A landlord had evicted her from the Lake Bluff house where she lived and published The Little Review, an avant-garde literary magazine. Such publications are often financed on a shoestring, and she prioritized keeping hers afloat over paying the rent.

She set up a tent colony on a Lake Michigan beach. A few fellow believers in art for art’s sake and ideas for curious minds joined her.

“We are not odd; it is the common herd who are ‘off,’” Anderson wrote in the Tribune’s pages. “We are trying to lead a natural life. People are generally upside down; they know in their souls what is right, how to live, but they do just the opposite. We are right side up.”

Harriet Dean, a Little Review subscriber, explained why she gave up Vassar College to sleep in a tent on the sands of a beach.

“This life is the essence of the intellectual and social life of college raised to the Nth power,” she wrote in a sidebar to Anderson’s Tribune essay. “Yes, I knew all the conveniences of life, of the pretty little dressing bureau trimmed in pink, of the cozy corner, of the supplying of every artificial want, of all the human perverted ideas of elegance, but this is the real way to live.”

Anderson called her philosophy “applied anarchism.” But she didn’t clothe herself in rags, a uniform favored decades later by the like-minded beatniks.

“During the years I knew her she wore the same suit, a tailored affair in robin’s egg blue,” Ben Hecht wrote about Anderson. “Despite this unvarying costume she was as chic as any of the girls who model today for the fashion magazines.”

Hecht, a reporter in Chicago before becoming a Hollywood screenwriter, added: “I forgave her her chastity because she was a genius.”

DATA SHOWN:
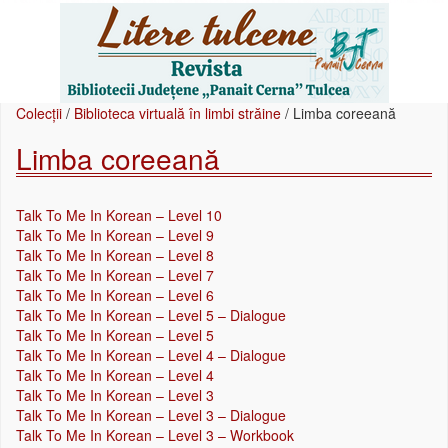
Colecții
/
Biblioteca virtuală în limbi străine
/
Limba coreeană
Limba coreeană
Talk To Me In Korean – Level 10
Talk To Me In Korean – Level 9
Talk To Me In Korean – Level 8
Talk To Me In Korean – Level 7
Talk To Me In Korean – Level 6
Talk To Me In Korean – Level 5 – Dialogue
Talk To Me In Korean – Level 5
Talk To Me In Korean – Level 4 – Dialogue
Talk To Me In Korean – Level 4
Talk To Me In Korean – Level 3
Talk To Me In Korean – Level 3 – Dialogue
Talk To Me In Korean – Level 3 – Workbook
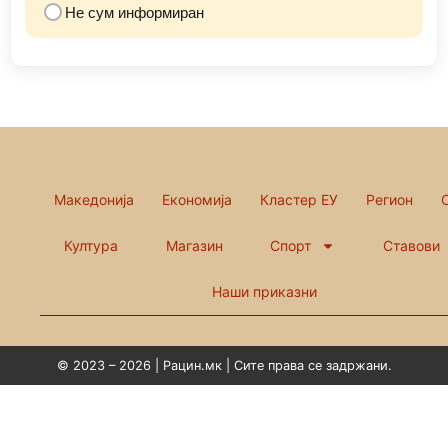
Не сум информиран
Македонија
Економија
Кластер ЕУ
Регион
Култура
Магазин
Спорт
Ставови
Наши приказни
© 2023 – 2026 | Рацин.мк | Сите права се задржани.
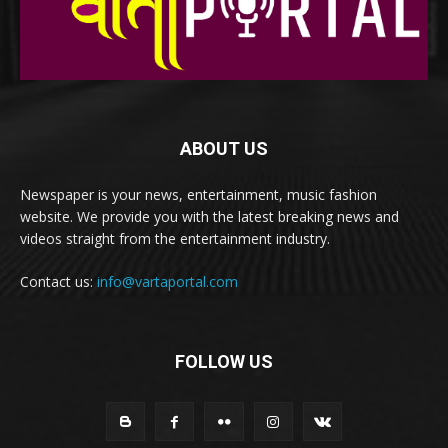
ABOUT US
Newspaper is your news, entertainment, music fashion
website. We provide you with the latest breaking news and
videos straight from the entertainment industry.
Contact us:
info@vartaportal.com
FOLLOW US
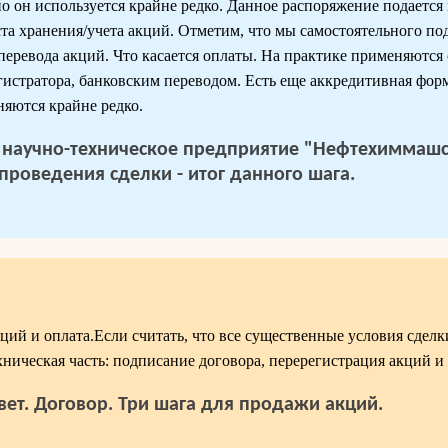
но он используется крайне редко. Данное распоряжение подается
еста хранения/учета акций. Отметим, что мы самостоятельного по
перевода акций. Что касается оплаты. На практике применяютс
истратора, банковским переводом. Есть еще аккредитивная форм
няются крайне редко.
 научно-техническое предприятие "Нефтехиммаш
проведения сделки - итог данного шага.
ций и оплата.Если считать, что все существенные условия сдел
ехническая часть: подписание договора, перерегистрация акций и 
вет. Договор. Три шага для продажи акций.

TO DO:
1. In the article about Anderson's beach tent colony, rewrite the part that opens with the words containing "A landlord had" and closes with "of a beach.", changing "landlord" to "property owner".
2. List every person the article about Anderson's beach tent colony names.
3. Answer these questions from the article about Anderson's beach tent colony:
(a) What magazine did Anderson publish?
(b) Which college did Harriet Dean give up?
(c) What color was the suit Hecht says Anderson wore?

ANSWERS BELOW:
1.
A property owner had evicted her from the Lake Bluff house where she lived and published The Little Review, an avant-garde literary magazine. Such publications are often financed on a shoestring, and she prioritized keeping hers afloat over paying the rent.

She set up a tent colony on a Lake Michigan beach. A few fellow believers in art for art’s sake and ideas for curious minds joined her.

“We are not odd; it is the common herd who are ‘off,’” Anderson wrote in the Tribune’s pages. “We are trying to lead a natural life. People are generally upside down; they know in their souls what is right, how to live, but they do just the opposite. We are right side up.”

Harriet Dean, a Little Review subscriber, explained why she gave up Vassar College to sleep in a tent on the sands of a beach.

2.
Anderson
Harriet Dean
Ben Hecht

3.
(a) The Little Review
(b) Vassar College
(c) Robin's egg blue